I currently have a PC 690 which I've had for about 10 yrs. It's been a fine tool and I have no complaints. I want to buy another router for hand held use and occasional router use. I would like to go with a PC 890 for a couple reasons. I have almost all PC stationary tools, I am satisfied with PC. Also I would be able to interchange bases. What worries me is the bad reviews I read at places like Amazon.con. I need some good input,advice, and guidance.


----------



## bobj3 (Jan 17, 2006)

Hi Dean

I would suggest going with the 895pk and comes with a lift built in plus many other neat items..

Amazon.com: Porter-Cable 895PK 12 Amp 2-1/4-Horsepower Fixed and Plunge Base: Home Improvement

========



Deanp said:


> I currently have a PC 690 which I've had for about 10 yrs. It's been a fine tool and I have no complaints. I want to buy another router for hand held use and occasional router use. I would like to go with a PC 890 for a couple reasons. I have almost all PC stationary tools, I am satisfied with PC. Also I would be able to interchange bases. What worries me is the bad reviews I read at places like Amazon.con. I need some good input,advice, and guidance.


----------



## Deanp (Dec 1, 2010)

I have just spent the last 45 min or so reading the very favorable reviews of the Milwaukee 5616 seems with 83 reviews only 2 people gave it an unfavorable review. Now I'm wondering about the Milwaukee. Any feedback? Please, help me!


----------



## Quillman (Aug 16, 2010)

890 worth the money & time, a good one.
A bit top heavy but with great power, fair ergonomics, wt., best of slow ramp starts,
2 switches, fair up/down mechanics. Mine still good, was one from the first production run. Rare to have a that experience and still runs well.


----------



## kp91 (Sep 10, 2004)

I'm biased, I've got 3 890s. 2 old, one new. All great routers.

#1 was the 894pk set ( fixed/plunge gripvac)

#2 was a craigslist find for around $100 (plunge)

#3 was the 891 fixed base unit 

Love the interchangeable motors


----------



## JavaGeek (Jul 25, 2010)

I love my 890. It is really well made. I used it both free hand and in a router table. Being able to adjust height and change the bit from above the table is a huge bonus. I would highly recommend it. It is well made and precisely machined. I love the case. I couldn't strain it with either maple nor oak. 

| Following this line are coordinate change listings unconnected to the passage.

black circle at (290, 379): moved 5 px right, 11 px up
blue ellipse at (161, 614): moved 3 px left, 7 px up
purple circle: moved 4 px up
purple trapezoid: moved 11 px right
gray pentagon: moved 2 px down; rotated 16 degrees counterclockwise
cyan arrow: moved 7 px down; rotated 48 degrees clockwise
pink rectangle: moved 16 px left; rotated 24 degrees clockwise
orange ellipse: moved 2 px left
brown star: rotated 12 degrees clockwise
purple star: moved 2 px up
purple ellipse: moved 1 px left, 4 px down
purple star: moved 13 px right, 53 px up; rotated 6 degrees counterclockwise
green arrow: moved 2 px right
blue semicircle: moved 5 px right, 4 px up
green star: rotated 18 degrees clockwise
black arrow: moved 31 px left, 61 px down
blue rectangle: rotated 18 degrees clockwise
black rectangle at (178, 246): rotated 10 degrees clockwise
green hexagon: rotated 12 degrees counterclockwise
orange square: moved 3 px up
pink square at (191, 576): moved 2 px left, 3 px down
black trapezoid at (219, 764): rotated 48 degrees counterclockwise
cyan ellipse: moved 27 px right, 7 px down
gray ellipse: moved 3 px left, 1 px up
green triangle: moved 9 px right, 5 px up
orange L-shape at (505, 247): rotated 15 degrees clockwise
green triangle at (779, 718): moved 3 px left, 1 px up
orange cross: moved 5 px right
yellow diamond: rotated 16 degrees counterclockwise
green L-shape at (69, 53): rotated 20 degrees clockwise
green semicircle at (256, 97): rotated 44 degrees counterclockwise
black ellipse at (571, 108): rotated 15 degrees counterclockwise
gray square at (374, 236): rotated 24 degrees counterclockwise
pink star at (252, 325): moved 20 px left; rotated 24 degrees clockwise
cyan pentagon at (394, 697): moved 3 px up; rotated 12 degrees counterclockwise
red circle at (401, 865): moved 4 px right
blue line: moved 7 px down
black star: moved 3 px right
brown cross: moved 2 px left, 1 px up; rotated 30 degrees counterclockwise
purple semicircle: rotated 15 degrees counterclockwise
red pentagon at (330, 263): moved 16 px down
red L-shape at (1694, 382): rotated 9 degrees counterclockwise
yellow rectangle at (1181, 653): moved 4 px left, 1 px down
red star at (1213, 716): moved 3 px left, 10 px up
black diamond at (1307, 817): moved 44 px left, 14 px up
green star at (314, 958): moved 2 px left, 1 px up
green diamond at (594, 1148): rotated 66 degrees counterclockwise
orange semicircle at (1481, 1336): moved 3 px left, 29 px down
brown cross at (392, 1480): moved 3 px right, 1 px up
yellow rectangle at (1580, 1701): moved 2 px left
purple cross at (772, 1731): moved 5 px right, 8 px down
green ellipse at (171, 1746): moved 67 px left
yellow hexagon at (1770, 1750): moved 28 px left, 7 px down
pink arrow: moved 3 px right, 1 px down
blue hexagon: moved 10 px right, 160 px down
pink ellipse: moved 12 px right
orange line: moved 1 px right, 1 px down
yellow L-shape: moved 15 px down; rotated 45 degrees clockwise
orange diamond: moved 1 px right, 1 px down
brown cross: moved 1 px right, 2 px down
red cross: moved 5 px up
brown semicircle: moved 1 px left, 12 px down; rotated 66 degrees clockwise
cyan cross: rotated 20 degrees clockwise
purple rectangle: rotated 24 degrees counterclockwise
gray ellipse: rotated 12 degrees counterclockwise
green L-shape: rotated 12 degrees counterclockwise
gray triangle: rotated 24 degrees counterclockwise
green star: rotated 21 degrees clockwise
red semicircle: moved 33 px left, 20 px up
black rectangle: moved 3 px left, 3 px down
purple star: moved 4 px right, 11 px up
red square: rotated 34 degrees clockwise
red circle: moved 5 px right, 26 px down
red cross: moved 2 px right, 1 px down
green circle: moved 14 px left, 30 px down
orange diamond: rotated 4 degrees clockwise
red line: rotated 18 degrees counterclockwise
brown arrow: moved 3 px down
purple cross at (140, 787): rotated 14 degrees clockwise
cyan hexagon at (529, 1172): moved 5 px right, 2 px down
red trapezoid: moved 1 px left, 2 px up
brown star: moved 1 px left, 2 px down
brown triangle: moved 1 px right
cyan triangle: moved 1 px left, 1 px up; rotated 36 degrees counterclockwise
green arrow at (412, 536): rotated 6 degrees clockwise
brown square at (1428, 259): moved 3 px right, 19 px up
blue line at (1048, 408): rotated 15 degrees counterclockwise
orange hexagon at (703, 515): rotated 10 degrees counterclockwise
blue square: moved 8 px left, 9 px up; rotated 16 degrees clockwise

To me the 890 is the gold standard by which all other routers are judged.


----------



## Deanp (Dec 1, 2010)

Thanks to all you Porter-Cable advocates, although I was hoping I would hear from more of you. Come on guys, lets hear your opinion on the 890 series. And also, nobody have any feedback regarding the Milwaukee 5616?


----------



## Ralph Barker (Dec 15, 2008)

Another vote for the PC. I don't have an 890-series, but PC routers on both sides of it. The 890-series did have some switch problems, IIRC, a couple of years back, but I think that was solved fairly quickly. 

Never owned a Milwaukee, so I can't comment.


----------



## Dr.Zook (Sep 10, 2004)

Hello Dean and welcome to the RouterForums.


----------



## Bruceman20 (Jan 11, 2011)

*Question on the plunge action*



kp91 said:


> I'm biased, I've got 3 890s. 2 old, one new. All great routers.
> 
> #1 was the 894pk set ( fixed/plunge gripvac)
> 
> ...


I purchased an 890 with a series 1 plunge base last year via Craigslist. It had a little oxidation on the motor's machined surface and the inside of the base. I cleaned it up with 0000 steel wool and followed up with paste wax. Also did the plunge posts. In use, I find that it does not lock firmly if I merely release the plunge lock lever. I need to push the lock lever over with the back of my thumb, and it still wasn't what I would call "locked". (Certainly not when compared to my DW625.) I discovered the adjustment screw inside the lever-lock screw and spent twenty minutes or so trying to perfect the setting. It's much improved, but still requires a push to lock firmly. I even pulled the spring off and opened it a bit in hopes it would push harder on the lever, but that didn't make a big difference. 

I've just purchased a fixed base for this via eBay, and will likely use it most of the time with this router. Still, it would be nice to have the option of the plunge base without having to be concerned about it changing cut depth in the middle of a cut. Has anyone else here had this issue and/or could suggest a fix?

Thanks,
Bruce


----------



## davetrow (Mar 22, 2019)

Rather than the 895, I'd recommend instead the 894PK, which I just bought because it comes with everything the 895 does plus the GripVac through-handle dust collection attachment, which seemed like a good thing to have both for table and hand use. You can't buy the GripVac later because it has been discontinued except as part of the 894 package; I couldn't find even a trace of one online.

I haven't used the 894 yet, in part due to my inability to mount it in the plate of the Bosch RA1181 router table I have. The Bosch literature says they're compatible, but I found that I'll need the help of a machine shop to create the holes for the above-table adjustments. (One hole can simply be drilled, but the other will need a bit of milling because it's in-between and overlaps two other holes.)

Nonetheless, after playing with the various parts of the kit, I'm already happy with my purchase: the construction seems solid, the adjustment action smooth (I've haven't tried plunging yet), and it comes with a nice case.


----------